Frankfurt - Der Frankfurter Volksmund dichtete einst „Alles nei macht der May, alles besser Elsaesser“ und spielte dabei auch subtil auf das nicht immer einfache Verhältnis zweier Groß-Architekten an. Von Christian Riethmüller

In den späten 1920er Jahren sollten die beiden - Ernst May und Martin Elsaesser - aber zusammenarbeiten, um das vom damaligen Oberbürgermeister Ludwig Landmann initiierte „Neue Frankfurt“ zu errichten. Elsaesser wollte den nachgerade radikalen, von einem erzieherischen Impetus befeuerten Plänen Mays aber nicht folgen, was auch zu jener beruflichen Isolation innerhalb der Frankfurter Bauverwaltung beigetragen haben dürfte, die Elsaesser schließlich den Job kostete.

Vertreter von Architektur zwischen Tradition und Moderne

Doch verschwand Elsaesser nicht nur etwas hinter der starken Persönlichkeit Mays, auch sein Schaffen geriet in der architekturhistorischen Betrachtung im Vergleich zu May ins Hintertreffen. Dabei hat Elsaesser in Frankfurt einige Großbauten hinterlassen, die den äußerst begabten Baumeister spiegeln, dem es gelang modernste Bauweisen mit der Tradition zu verknüpfen. Deshalb gilt Elsaesser heute als wichtiger Vertreter einer moderaten, zwischen Tradition und Moderne vermittelnden Architektur.

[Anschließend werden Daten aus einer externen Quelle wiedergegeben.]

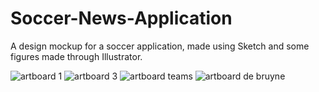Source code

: # Soccer-News-Application
A design mockup for a soccer application, made using Sketch and some figures made through Illustrator.
 
 ![artboard 1](https://cloud.githubusercontent.com/assets/16433927/15983024/8ff509b0-2f68-11e6-84e4-d8d3222ba25f.png)
 ![artboard 3](https://cloud.githubusercontent.com/assets/16433927/15983033/cafa6884-2f68-11e6-9b5d-a8bda1dd067c.png)
 ![artboard teams](https://cloud.githubusercontent.com/assets/16433927/15983032/caf9e2ba-2f68-11e6-9e6e-75c527e921ea.png)
 ![artboard de bruyne](https://cloud.githubusercontent.com/assets/16433927/15983034/cb013204-2f68-11e6-833d-aec15d74a542.png)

Auf diese Aspekte weist nun eine Elsaesser und seiner Tätigkeit in Frankfurt in den Jahren von 1925 bis 1932 gewidmete Ausstellung im Deutschen Architekturmuseum hin. Im Mittelpunkt der sehenswerten Schau stehen dabei jene elf Bauten, die tatsächlich während Elsaessers Frankfurter Zeit realisiert wurden, von denen die Großmarkthalle sicher das weithin bekannteste Gebäude ist. Doch von dem gebürtigen Tübinger (1884-1957) stammen auch so prägnante Bauten wie die Pestalozzi-Schule im Riederwald oder die Gustav-Adolf-Kirche in Niederursel.

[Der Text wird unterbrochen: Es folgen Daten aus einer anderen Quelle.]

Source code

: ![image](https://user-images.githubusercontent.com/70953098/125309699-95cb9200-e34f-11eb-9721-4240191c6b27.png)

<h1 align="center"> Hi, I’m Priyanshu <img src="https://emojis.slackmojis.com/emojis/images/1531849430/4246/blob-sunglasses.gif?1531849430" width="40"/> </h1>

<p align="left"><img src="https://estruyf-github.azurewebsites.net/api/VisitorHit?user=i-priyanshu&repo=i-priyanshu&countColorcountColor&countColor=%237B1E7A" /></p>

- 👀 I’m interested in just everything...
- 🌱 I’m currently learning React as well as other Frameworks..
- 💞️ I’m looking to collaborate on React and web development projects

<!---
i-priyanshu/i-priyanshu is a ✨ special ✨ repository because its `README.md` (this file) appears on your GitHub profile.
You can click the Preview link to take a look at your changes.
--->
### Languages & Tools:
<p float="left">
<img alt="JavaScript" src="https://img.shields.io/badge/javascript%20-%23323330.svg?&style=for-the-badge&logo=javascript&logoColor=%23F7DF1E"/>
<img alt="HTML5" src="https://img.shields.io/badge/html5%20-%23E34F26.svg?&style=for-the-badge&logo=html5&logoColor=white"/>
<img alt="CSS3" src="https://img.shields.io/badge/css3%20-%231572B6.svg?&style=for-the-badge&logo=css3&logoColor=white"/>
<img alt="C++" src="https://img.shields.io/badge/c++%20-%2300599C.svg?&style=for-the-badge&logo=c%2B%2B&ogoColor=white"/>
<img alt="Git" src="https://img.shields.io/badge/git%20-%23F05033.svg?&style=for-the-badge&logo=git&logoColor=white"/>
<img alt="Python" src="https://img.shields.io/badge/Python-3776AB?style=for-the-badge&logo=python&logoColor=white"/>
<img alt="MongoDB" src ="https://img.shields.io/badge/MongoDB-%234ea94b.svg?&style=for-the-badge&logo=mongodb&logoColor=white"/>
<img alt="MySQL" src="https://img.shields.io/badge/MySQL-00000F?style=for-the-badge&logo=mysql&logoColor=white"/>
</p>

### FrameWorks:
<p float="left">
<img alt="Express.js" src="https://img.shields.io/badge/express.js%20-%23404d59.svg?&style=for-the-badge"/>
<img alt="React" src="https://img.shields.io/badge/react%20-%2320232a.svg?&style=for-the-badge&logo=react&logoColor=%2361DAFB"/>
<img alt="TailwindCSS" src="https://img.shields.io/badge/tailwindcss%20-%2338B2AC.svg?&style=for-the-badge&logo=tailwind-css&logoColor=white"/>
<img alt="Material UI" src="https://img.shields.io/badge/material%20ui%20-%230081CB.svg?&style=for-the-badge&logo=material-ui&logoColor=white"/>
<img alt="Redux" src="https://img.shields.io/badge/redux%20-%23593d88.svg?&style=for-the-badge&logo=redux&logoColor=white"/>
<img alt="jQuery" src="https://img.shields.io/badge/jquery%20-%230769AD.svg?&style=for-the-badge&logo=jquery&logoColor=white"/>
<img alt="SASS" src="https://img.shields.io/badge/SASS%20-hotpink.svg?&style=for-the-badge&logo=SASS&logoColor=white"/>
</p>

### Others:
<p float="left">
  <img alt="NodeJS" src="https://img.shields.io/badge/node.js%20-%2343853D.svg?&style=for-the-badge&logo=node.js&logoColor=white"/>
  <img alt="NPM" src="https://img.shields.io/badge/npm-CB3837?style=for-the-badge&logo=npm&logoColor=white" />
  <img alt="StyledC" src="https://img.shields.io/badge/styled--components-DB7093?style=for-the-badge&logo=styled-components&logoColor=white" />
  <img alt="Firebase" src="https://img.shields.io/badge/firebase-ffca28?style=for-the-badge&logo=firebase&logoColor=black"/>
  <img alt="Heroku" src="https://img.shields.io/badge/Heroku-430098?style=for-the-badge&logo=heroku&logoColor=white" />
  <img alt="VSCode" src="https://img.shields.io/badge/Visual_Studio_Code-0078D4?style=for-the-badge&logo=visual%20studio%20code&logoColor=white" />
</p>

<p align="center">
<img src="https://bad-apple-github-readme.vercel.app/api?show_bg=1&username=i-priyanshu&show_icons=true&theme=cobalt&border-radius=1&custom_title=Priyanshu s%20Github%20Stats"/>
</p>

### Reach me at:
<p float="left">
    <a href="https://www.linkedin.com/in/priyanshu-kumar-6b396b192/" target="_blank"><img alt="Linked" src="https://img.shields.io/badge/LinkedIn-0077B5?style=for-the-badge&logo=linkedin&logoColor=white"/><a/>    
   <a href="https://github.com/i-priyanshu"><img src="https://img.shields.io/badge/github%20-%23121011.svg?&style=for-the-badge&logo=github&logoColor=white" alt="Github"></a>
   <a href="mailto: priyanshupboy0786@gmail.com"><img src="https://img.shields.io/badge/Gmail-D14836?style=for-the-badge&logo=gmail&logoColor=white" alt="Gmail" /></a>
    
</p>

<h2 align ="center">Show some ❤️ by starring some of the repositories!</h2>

Schulen, Krankenhaus und Schwimmbad

Insgesamt vier Schulen, ein psychiatrisches Krankenhaus oder das Hallenschwimmbad in Fechenheim zeugen von Elsaessers Bauphilosophie, der seine Könnerschaft und seine künstlerischen Ansprüche nicht verhehlte, aber darüber nicht die Umgebung und auch nicht die Bedürfnisse seiner Bauherren vergaß. Der Kirchenbau in Niederursel ist dafür ein Beispiel: Aus der Zeit heraus geschaffen, in Materialwahl und Bautechnik dem Industriebau folgend, verströmt er doch eine schlicht-feierliche Atmosphäre.

Die Schau „Martin Elsaesser und das Neue Frankfurt“ ist bis 14. März 2010 im Deutschen Architekturmuseum in Frankfurt, Schaumainkai 43, zu sehen. Öffnungszeiten: Di, Do-So 11 bis 18 Uhr, Mi 11 bis 20 Uhr. Zur Ausstellung ist ein Katalog erschienen.

Die mit etlichen Modellen, Skizzen, Fotos, Filmschnipseln, aber auch Originalrelikten aus der entkernten Großmarkthalle aufwartende Ausstellung ist die zweite Veranstaltung des Kooperationsprojekts „Phänomen Expressionismus“ des Kulturfonds FrankfurtRheinMain. Vor allem Elsaessers markante Backsteinbauten gelten als Zeugnisse des Expressionismus in der Region.